Segunda, 25 Novembro 2024

Clemente Ganz Lúcio é sociólogo e diretor-técnico do Departamento Intersindical de Estatística e Estudos Socioeconômicos (Dieese)

A ideia de reforma está associada ao investimento para melhorar algo existente desgastado pelo uso ou decorrente de um fato novo. O nascimento de um filho pode exigir a reforma da casa; a pintura do carro será necessária para eliminar a ferrugem na lataria; o sucesso pelo emagrecimento pode fazer com que se tenha que reduzir a cintura da calça. Reforma-se porque se quer melhorar algo e porque existe possibilidade de intervenção.
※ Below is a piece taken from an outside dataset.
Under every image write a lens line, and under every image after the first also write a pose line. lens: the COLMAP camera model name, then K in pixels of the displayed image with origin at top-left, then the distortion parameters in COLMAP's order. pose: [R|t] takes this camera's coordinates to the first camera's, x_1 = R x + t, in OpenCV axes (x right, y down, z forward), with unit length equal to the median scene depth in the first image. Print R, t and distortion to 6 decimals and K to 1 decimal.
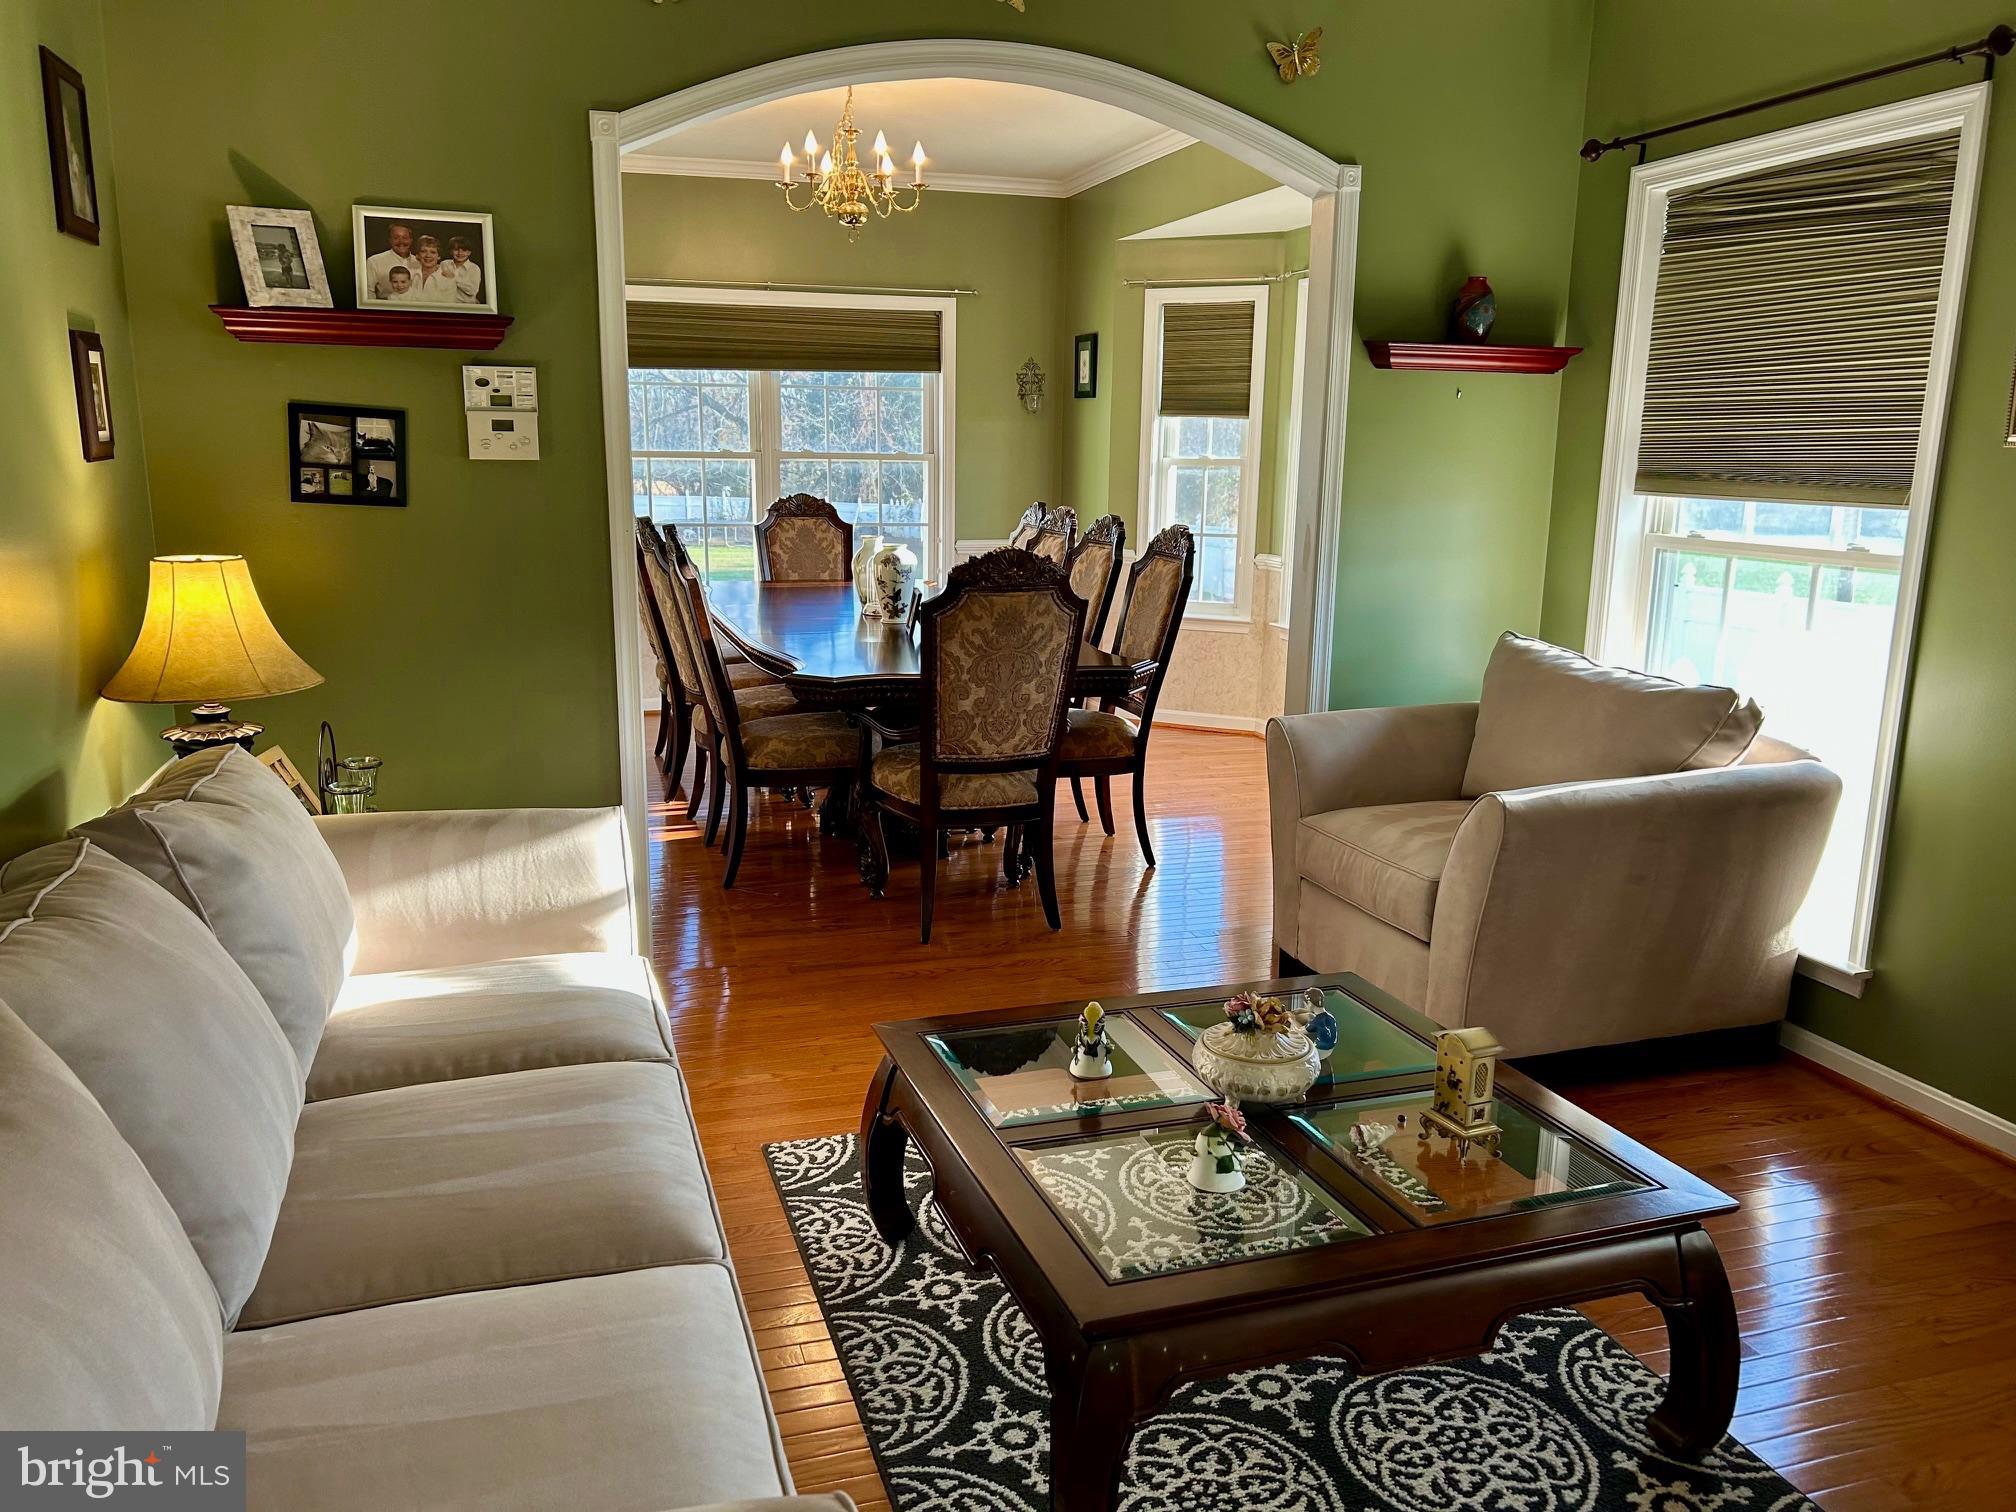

Mas como reformar uma relação entre pessoas? Vamos reformar o casamento? Que tal reformar a amizade? Vamos reformar a maneira como o time ataca! Queremos reformar a relação de trabalho?

As relações sociais se referem ao que acontece entre pessoas, unidas, reunidas ou divididas em torno de propósitos, cada um e todos com suas histórias, com expectativas em relação ao presente e ao futuro, com visão sobre si e sobre os outros, com interesses revelados ou ocultos, com emoções e sentimentos. A vida coletiva em sociedade é uma construção cultural, econômica e política, como resposta ao ódio e às guerras, enquanto ao longo de milhares de anos, aprendíamos a dominar a natureza, a produzir para satisfazer nossas necessidades básicas e gerar excedentes para a troca. Ao enfrentar as inúmeras mazelas do processo civilizatório, construímos a prática política como nossa inteligência coletiva para debater, enfrentar, negociar e construir acordos que colocam regras para permitir que sejamos livres e para que possamos viver em paz com os outros.

A prática política no tempo resultou na construção do Estado-nação, a identidade de um povo que vive no limite de um território, com determinadas regras que definem em conjunto e com soberania em relação a outros Estados-nação.

A ideia de reformar as relações trabalhistas se refere às mudanças das regras que as regem. Mas é preciso que esteja bem claro que serão as relações sociais de produção que serão impactadas, que há sujeitos com histórias, interesses e plenos de complexidade afetiva. Um atalho muito usado é abordar reformas sociais como se o outro fosse um objeto, um número, um empecilho ou simplesmente uma despesa. Esse atalho, quase sempre, conduz a desastres sociais, amplia os conflitos e gera mais insegurança.

A sociedade moderna é culminante de relações sociais que criaram enorme capacidade de produção material de bens e serviços e um incrível sistema de distribuição desigual desses resultados, sustentado por complexas regras que regem as relações sociais de produção e distribuição, a denominada legislação trabalhista.

A questão trabalhista trata, portanto, de regular as relações sociais de produção econômica e da distribuição dos seus resultados, por meio de diferentes sistemas de relações de trabalho. Neles se definem os processos pelos quais trabalhadores e empregadores – do setor privado e público, por meio de suas organizações de representação de interesse coletivo (sindicatos), se relacionarão (negociação) para estabelecer as regras (acordos) das relações laborais de produção de bens e serviços (jornada de trabalho, formas de contratação etc.) e da sua distribuição (salários, benefícios etc.). Trata-se, portanto, de definir como se constituem e que poderes terão os sujeitos coletivos de representação, de que maneira se relacionarão no tempo para definir a substância dos direitos e deveres.

A reforma do sistema de relações de trabalho exige profundo conhecimento do que já existe e do seu funcionamento, dos defeitos e virtudes que possui, da cultura e das práticas que criou. Para mudá-lo é fundamental enunciar de que maneira se quer produzir e distribuir a riqueza, declarar qual o tipo de desenvolvimento econômico, social, político, cultural, ambiental que se busca e de que maneira as mudanças no sistema de relações laborais favorecerão ao que se busca edificar. É fundamental que os sujeitos se ponham de acordo com todos esses propósitos para, com base nesses princípios, construir os fundamentos e os valores que orientarão a criação das regras que induzirão as novas práticas nas relações de trabalho.